In this context, it is worth to read the entire Alex Ross article: "In Music, Though, There Were No Victories". You can find it here....

Sunday, October 25, 2009

So it goes....

Kurt Vonnegut's "Slaughterhouse Five" is probably the best anti-war novel I ever read. Paradoxically, it is not openly or verbally pacifistic. Rather, by showing the absurdity of human condition in the war time, it builds in readers the strongest aversion to the war and to the artificial and often pompous "war heroism" - we so frequently witness in books and in media.

"Slaughterhouse Five" is a surrealistic novel, sometimes skimming on the brink of science-fiction genre. The title refers to the real building of the Dresden Slaughterhouse where American's POWs were kept in the very end of the war when the famous Dresden bombing happened.

It's subtitle, "The Children's Crusade" refers to the scene in the beginning of the book, where former II WW soldiers were called babies by the wife of war hero. In some sense the purpose of the subtitle is to despise the typical, pompous, heroic stories of the wars...

The most of the narration is filled by the story of Billy Pilgrim, an American soldier, who is sent by Germans to Dresden, just before the bombing. Billy experiences a mental state called "unstickness of the time" - he visits his past, present and future out of sequence, sometimes in backward direction and often, repetitively. During his time travels, he claims to be kidnapped by aliens and kept as hostage and zoo exhibit on a planet called Tralfamadore. These parts of the plot seem to be quite strange, but when you immerse into the text deeply, they play some increadible role - far from typical sci-fi motives in other novels.
In fact they have some philosophical implications. The questions of free will and of time and its meaning - are central to them. I like the concept of time and past looming from them - the past exists, is unchangable and can be visited in a way similar to that of our visits of places.

The bombing of Dresden is described with scarce details.
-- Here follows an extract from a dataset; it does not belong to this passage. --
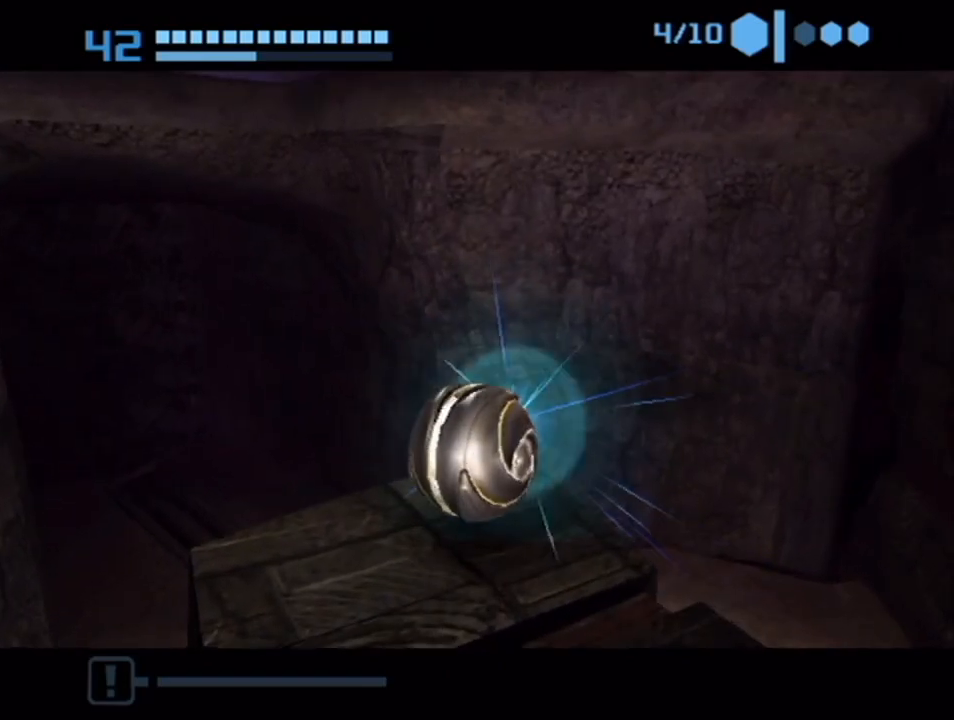
{"buttons": [], "left_stick": "center", "right_stick": "center", "events": []}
Aftermath of the bombing, with infamous "corpse mine", where one of characters dies from vomiting (caused by the stench), is probably the only more detailed part of the novel.

The book is deeply related to the other Kurt's novels, "Mother Night" - the main character of the later plays an important episode in the former.
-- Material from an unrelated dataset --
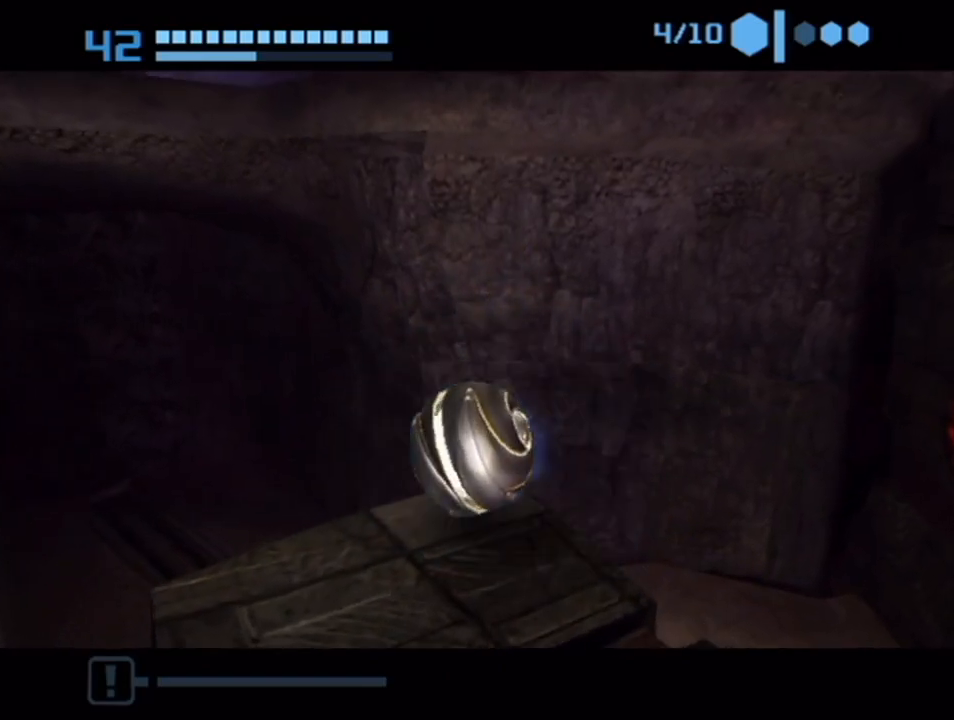
{"buttons": [], "left_stick": "center", "right_stick": "center", "events": [[17, "A", "down"], [100, "A", "up"], [267, "A", "down"], [383, "A", "up"]]}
Travelling in space and time with Billy we are faced with almost absolute absurdity of the war, the cold cruelty of men in the wartime, without calling these features by name.

What makes this book special is peculiar climate it creates. In this very ambient, absurd atmosphere lies the strongest denial of wars and any warlike "culture".

Once again I proved myself how great writer was Kurt Vonnegunt...
Last but not least, I read the audio version of the book. The narration of famous Ethan Hawke was one of the best I ever experienced.



Sunday, September 13, 2009

Spiegel: Laughing at Auschwitz

I must say: I have never seen more horrifying pictures related to Holocaust.

Can we really grasp that "normality" we see in these pictures?
Can we really atone for what we've done in XX century ?
We - humanity...

I stumbled upon this site by chance.

Wednesday, March 11, 2009

Book Thief - aftermath of the second reading ....

It really happened for the first time in my life. With so many books read, listen to, fascinated by, enchanted with - it did happened for the first time: I read the same book twice from cover to cover in row without stop, without anything read - or even listened to - between.

And the second reading was even better than the first. Try it - Zusak's "Book Thief" is something you will not regret to spend time on.

Now... See few strophes:

"She could feel his breathing and his shoulder moving up and down ever so slightly. For a while, she watched him. Then she sat and leaned back. Sleepy air seemed to have followed her. The scrawled words of practice stood magnificently on the wall by the stairs, jagged and childlike and sweet. They looked on as both the hidden Jew and the girl slept, hand to shoulder. They breathed. German and Jewish lungs. Next to the wall, The Standover Man sat, numb and gratified, like a beautiful itch at Liesel Meminger's feet."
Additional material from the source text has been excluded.